Mersin’deki Toros Tarım işletmesi önünde açıklama yapan Petrol-İş Sendikası Mersin Şube Başkanı Adil Aleybeyoğlu, grevi amaç olarak görmediklerini ancak ekonomik krizin faturasının kendilerine çıkartılmasını da kabul etmeyeceklerini belirtti. Greve çıkılmasının asıl sorumlusunun Toros patronu olduğunu vurguladı.

Petrol-İş Adana Şube Başkanı Ahmet Kabaca da Ceyhan’daki işletme önünde greve ilişkin açıklamada bulundu.


Halil Tekstil’de hak gaspı

Ümraniye’de Ihlamurkuyu Mahallesi’nde kurulu bulunan Halil Tekstil işyerinde çalışan işçilerin iki gün boyunca sürdürdükleri işyerini terketmeme eylemi 7 Nisan akşamı sona erdi.

İki gündür fabrikalarını terk etmeyen işçiler 7 Nisan akşam saatlerinde yapılan pazarlıklar sonucunda makinelerin fabrikadan çıkarılmasına izin verdiler.

Son 9 aydır ücretlerini gecikmeli olarak alan, son aylarda ise mesailerini ve maaşlarını alamayan işçilerin hiçbir hakkını vermeden ortadan kaybolan patronun davranışına karşı işyerlerini terk etmeyen işçiler, kararlı duruşlarını makineleri taşımak için fabrikaya gelen icra memuru ve polislere gösterdiler. “İyi niyetli” rolünü oynamaya çalışan polisler, işçilerin haklı mücadelesinin yanına gelen devrimcileri de safdışı bırakmak için ellerinden geleni yaptılar.

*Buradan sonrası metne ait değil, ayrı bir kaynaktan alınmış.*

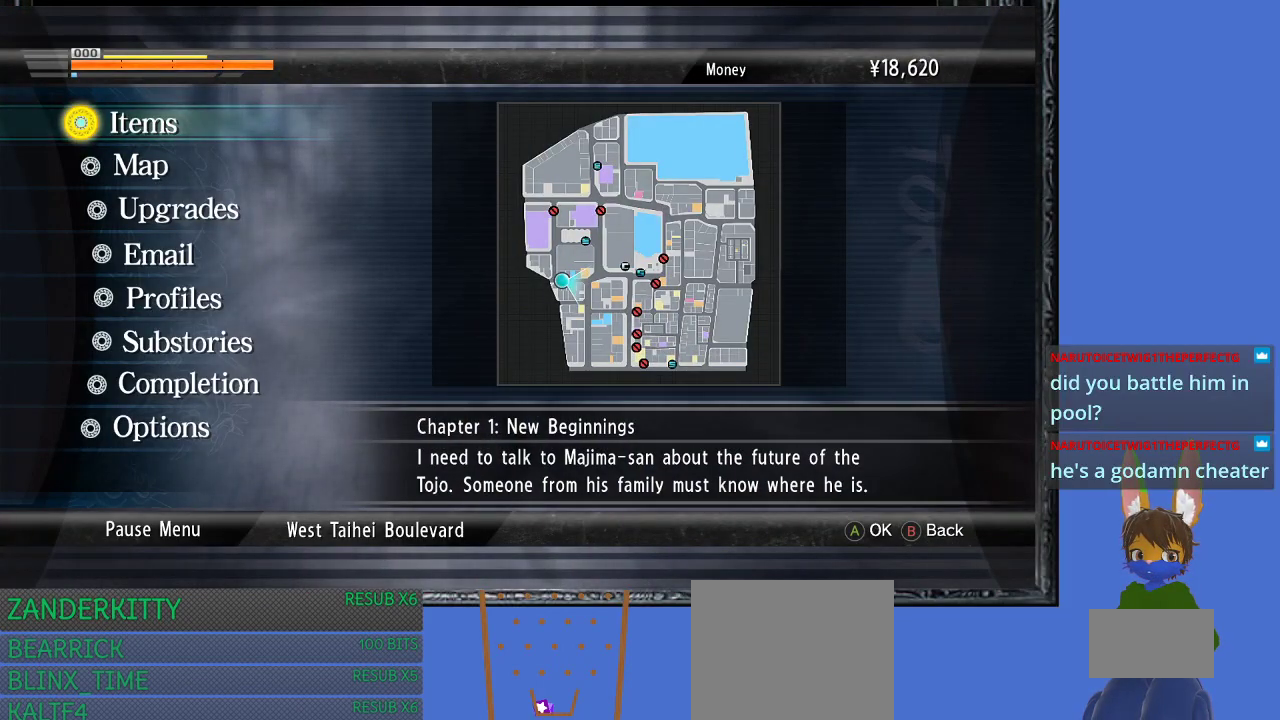
{"buttons": [], "left_stick": "center", "right_stick": "center", "events": []}
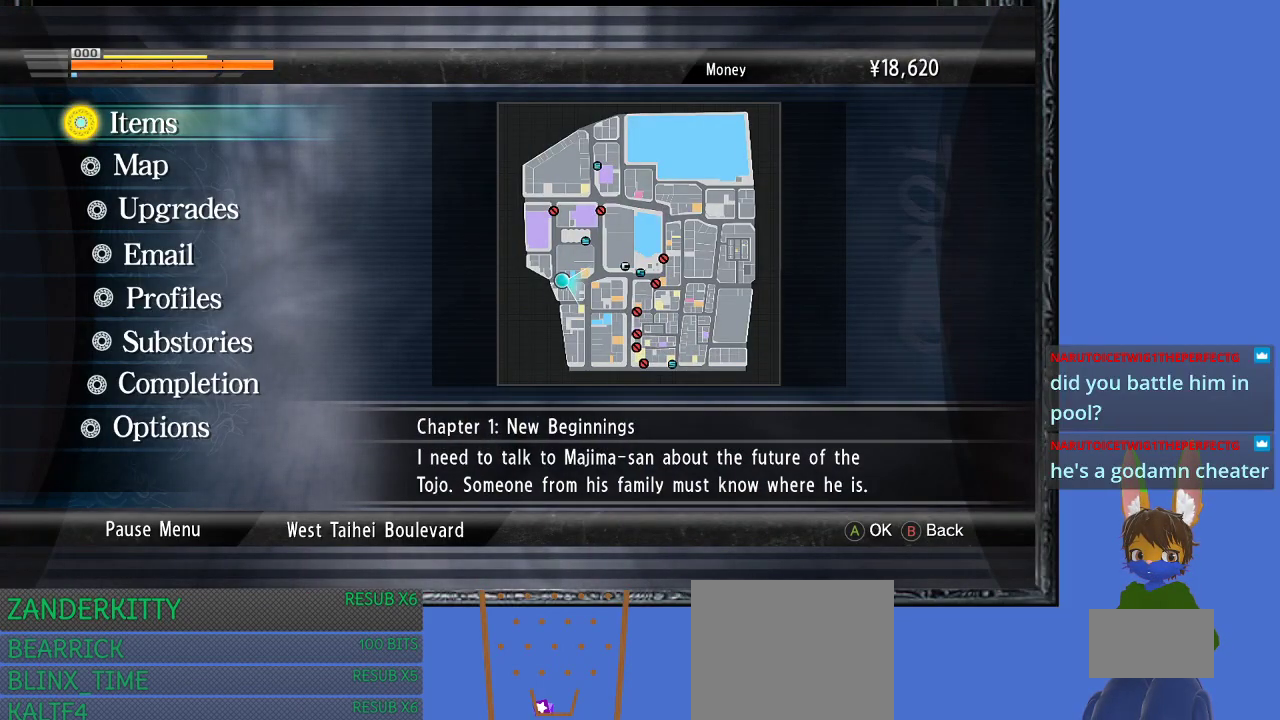
{"buttons": [], "left_stick": "center", "right_stick": "center", "events": []}
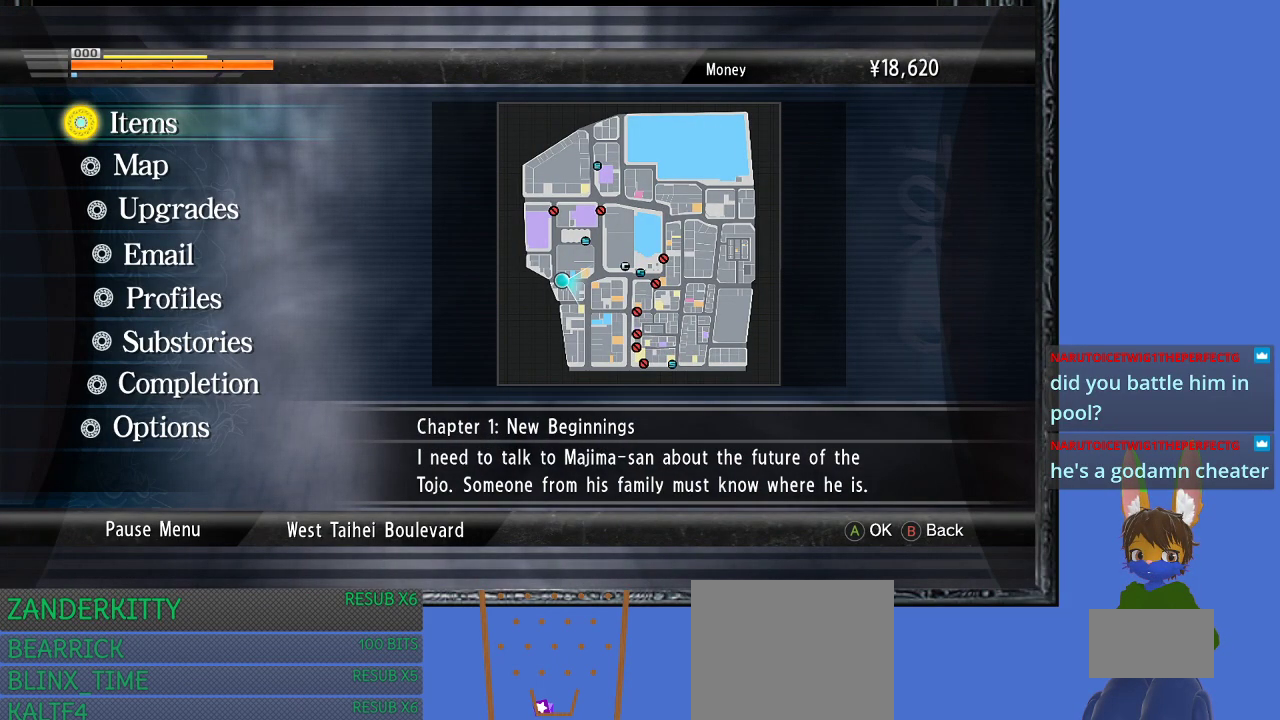
{"buttons": ["START"], "left_stick": "center", "right_stick": "center", "events": [[433, "START", "down"]]}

Makineleri almaya gelen haciz avukatları ile anlaşma yapan işçiler, tutanaklara işçi alacaklarının da geçirilmesi sözünü alınca eylemlerine son verdiler.

Kızıl Bayrak / Ümraniye


Türk-İş üyeleri: “Mücadeleye devam!”

Türk-İş’e bağlı sendikalardan TGS, TÜMTİS, Tez Koop-İş 1 ve 2 No’lu, Yol-İş 3 No’lu, Petrol-İş ve Harb-İş 1 No’lu Ankara şubeleri tarafından Kamu Toplu İş Sözleşmeleri’yle ilgili olarak 2 Nisan günü Sakarya Meydanı’nda kitlesel bir basın açıklaması gerçekleştirildi.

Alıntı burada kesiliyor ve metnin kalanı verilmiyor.